— Activity —
All lines in the data bearing the string "plush" should be identified and copied.

— Task data —

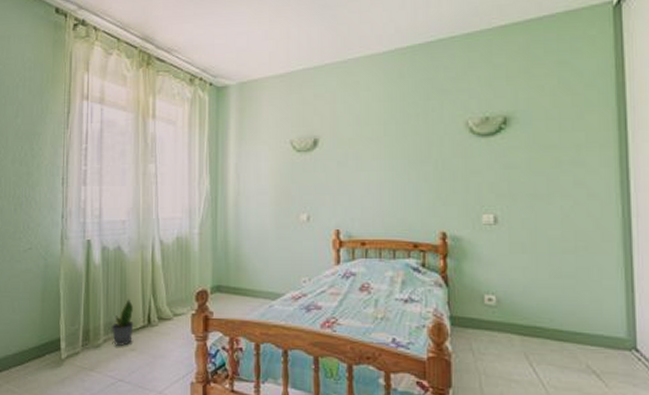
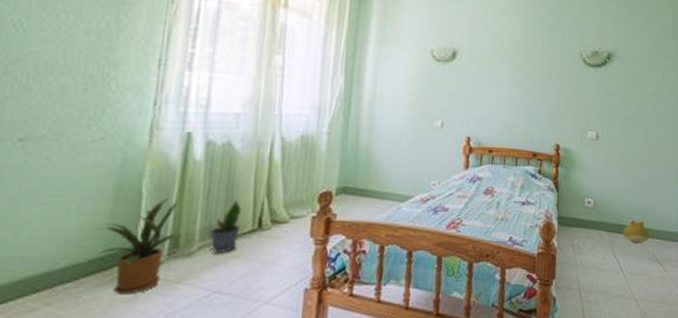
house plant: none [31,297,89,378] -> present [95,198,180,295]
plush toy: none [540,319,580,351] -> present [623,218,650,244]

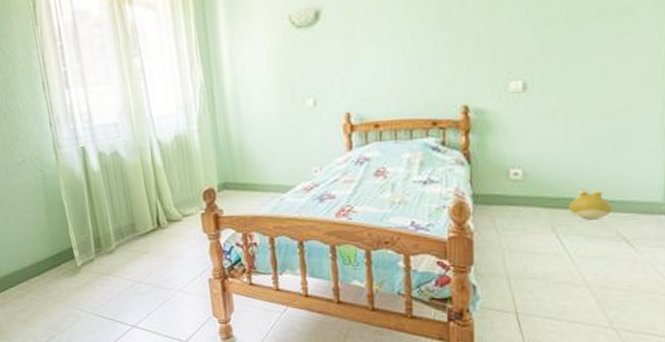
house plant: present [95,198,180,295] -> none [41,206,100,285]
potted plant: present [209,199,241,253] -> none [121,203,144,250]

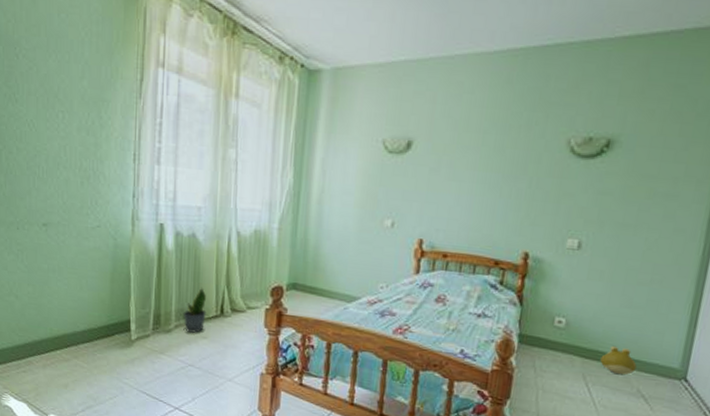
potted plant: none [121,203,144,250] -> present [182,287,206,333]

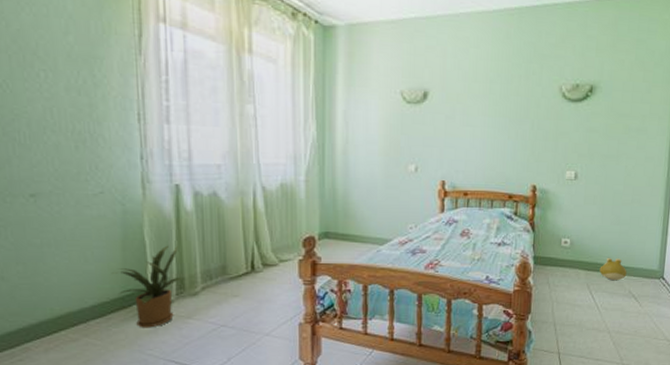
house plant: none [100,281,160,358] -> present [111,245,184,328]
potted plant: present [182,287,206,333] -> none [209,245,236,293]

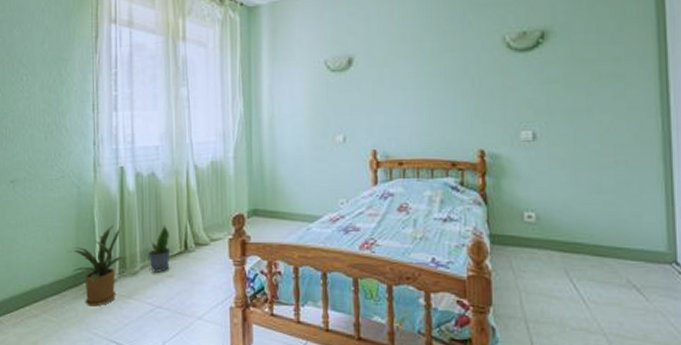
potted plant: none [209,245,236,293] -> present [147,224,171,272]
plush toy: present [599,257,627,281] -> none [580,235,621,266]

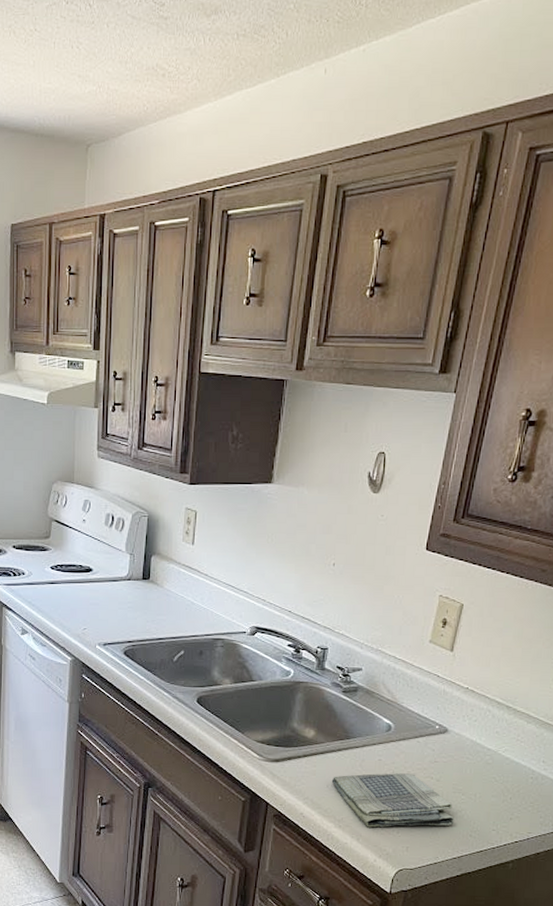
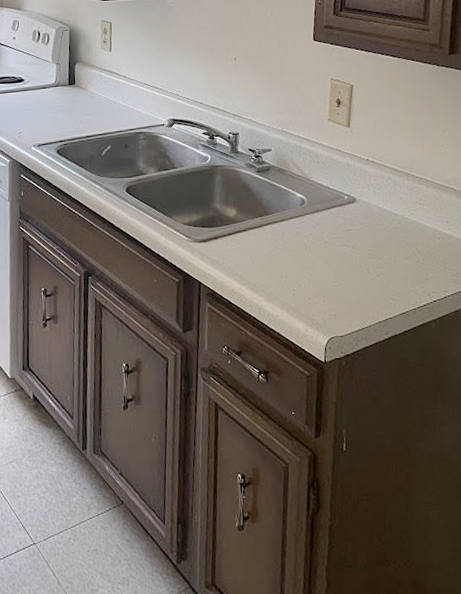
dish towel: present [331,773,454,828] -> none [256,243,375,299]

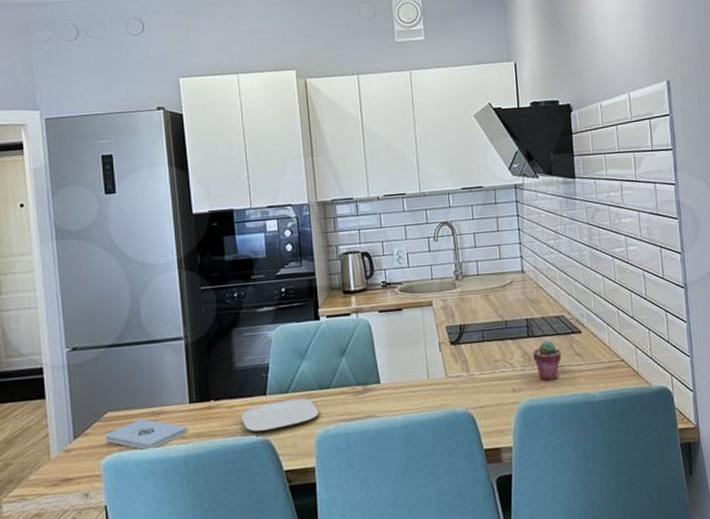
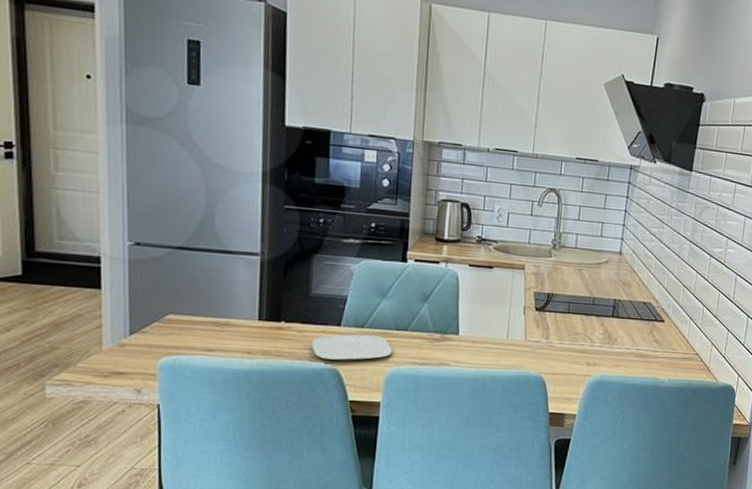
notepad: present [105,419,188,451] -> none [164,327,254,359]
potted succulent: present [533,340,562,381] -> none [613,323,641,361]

— Output —
plush toy: none [540,319,580,351] -> present [623,218,650,244]
plush toy: present [599,257,627,281] -> none [580,235,621,266]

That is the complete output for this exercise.